- _Problem to work on_
Any pictures in the records below should be skipped; write out everything else exactly.

- _Provided material_
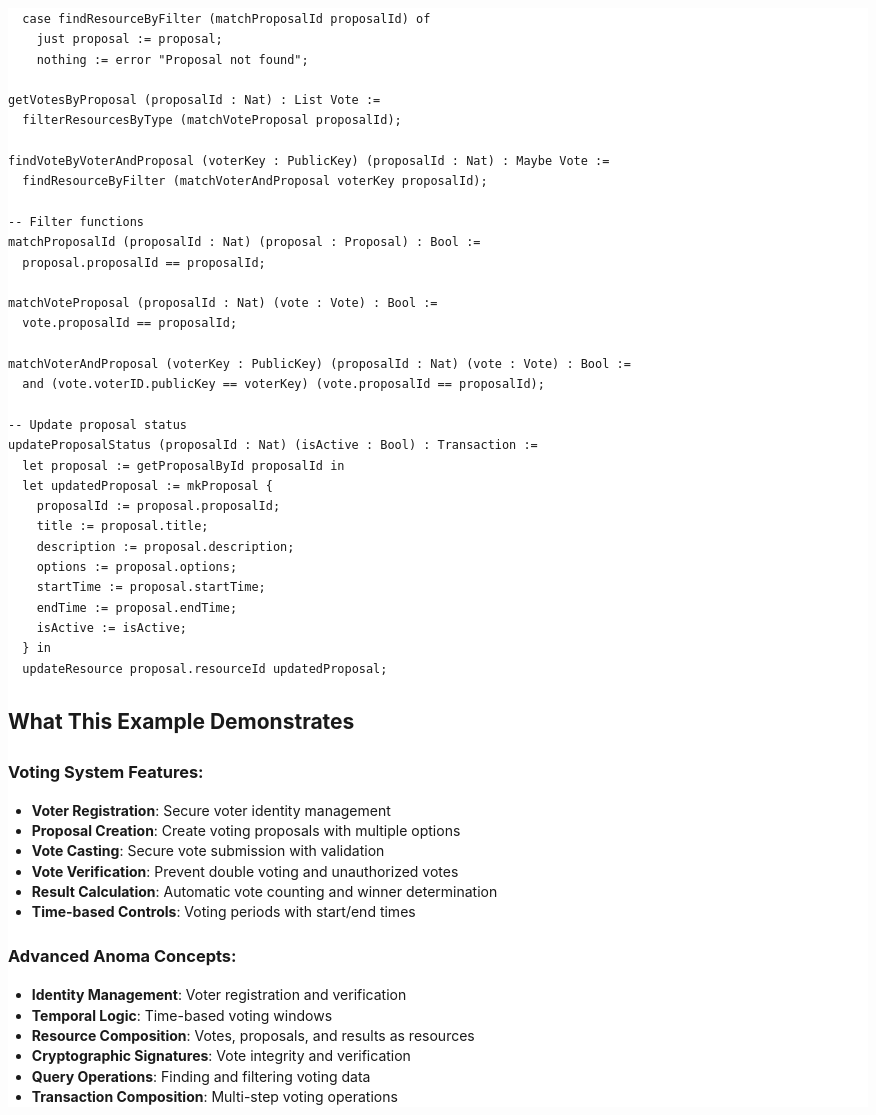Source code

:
 ```juvix
  case findResourceByFilter (matchProposalId proposalId) of
    just proposal := proposal;
    nothing := error "Proposal not found";

getVotesByProposal (proposalId : Nat) : List Vote :=
  filterResourcesByType (matchVoteProposal proposalId);

findVoteByVoterAndProposal (voterKey : PublicKey) (proposalId : Nat) : Maybe Vote :=
  findResourceByFilter (matchVoterAndProposal voterKey proposalId);

-- Filter functions
matchProposalId (proposalId : Nat) (proposal : Proposal) : Bool :=
  proposal.proposalId == proposalId;

matchVoteProposal (proposalId : Nat) (vote : Vote) : Bool :=
  vote.proposalId == proposalId;

matchVoterAndProposal (voterKey : PublicKey) (proposalId : Nat) (vote : Vote) : Bool :=
  and (vote.voterID.publicKey == voterKey) (vote.proposalId == proposalId);

-- Update proposal status
updateProposalStatus (proposalId : Nat) (isActive : Bool) : Transaction :=
  let proposal := getProposalById proposalId in
  let updatedProposal := mkProposal {
    proposalId := proposal.proposalId;
    title := proposal.title;
    description := proposal.description;
    options := proposal.options;
    startTime := proposal.startTime;
    endTime := proposal.endTime;
    isActive := isActive;
  } in
  updateResource proposal.resourceId updatedProposal;
```

## What This Example Demonstrates

### Voting System Features:
- **Voter Registration**: Secure voter identity management
- **Proposal Creation**: Create voting proposals with multiple options
- **Vote Casting**: Secure vote submission with validation
- **Vote Verification**: Prevent double voting and unauthorized votes
- **Result Calculation**: Automatic vote counting and winner determination
- **Time-based Controls**: Voting periods with start/end times

### Advanced Anoma Concepts:
- **Identity Management**: Voter registration and verification
- **Temporal Logic**: Time-based voting windows
- **Resource Composition**: Votes, proposals, and results as resources
- **Cryptographic Signatures**: Vote integrity and verification
- **Query Operations**: Finding and filtering voting data
- **Transaction Composition**: Multi-step voting operations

- _Solution for this task_
Source code

:
 ```juvix
  case findResourceByFilter (matchProposalId proposalId) of
    just proposal := proposal;
    nothing := error "Proposal not found";

getVotesByProposal (proposalId : Nat) : List Vote :=
  filterResourcesByType (matchVoteProposal proposalId);

findVoteByVoterAndProposal (voterKey : PublicKey) (proposalId : Nat) : Maybe Vote :=
  findResourceByFilter (matchVoterAndProposal voterKey proposalId);

-- Filter functions
matchProposalId (proposalId : Nat) (proposal : Proposal) : Bool :=
  proposal.proposalId == proposalId;

matchVoteProposal (proposalId : Nat) (vote : Vote) : Bool :=
  vote.proposalId == proposalId;

matchVoterAndProposal (voterKey : PublicKey) (proposalId : Nat) (vote : Vote) : Bool :=
  and (vote.voterID.publicKey == voterKey) (vote.proposalId == proposalId);

-- Update proposal status
updateProposalStatus (proposalId : Nat) (isActive : Bool) : Transaction :=
  let proposal := getProposalById proposalId in
  let updatedProposal := mkProposal {
    proposalId := proposal.proposalId;
    title := proposal.title;
    description := proposal.description;
    options := proposal.options;
    startTime := proposal.startTime;
    endTime := proposal.endTime;
    isActive := isActive;
  } in
  updateResource proposal.resourceId updatedProposal;
```

## What This Example Demonstrates

### Voting System Features:
- **Voter Registration**: Secure voter identity management
- **Proposal Creation**: Create voting proposals with multiple options
- **Vote Casting**: Secure vote submission with validation
- **Vote Verification**: Prevent double voting and unauthorized votes
- **Result Calculation**: Automatic vote counting and winner determination
- **Time-based Controls**: Voting periods with start/end times

### Advanced Anoma Concepts:
- **Identity Management**: Voter registration and verification
- **Temporal Logic**: Time-based voting windows
- **Resource Composition**: Votes, proposals, and results as resources
- **Cryptographic Signatures**: Vote integrity and verification
- **Query Operations**: Finding and filtering voting data
- **Transaction Composition**: Multi-step voting operations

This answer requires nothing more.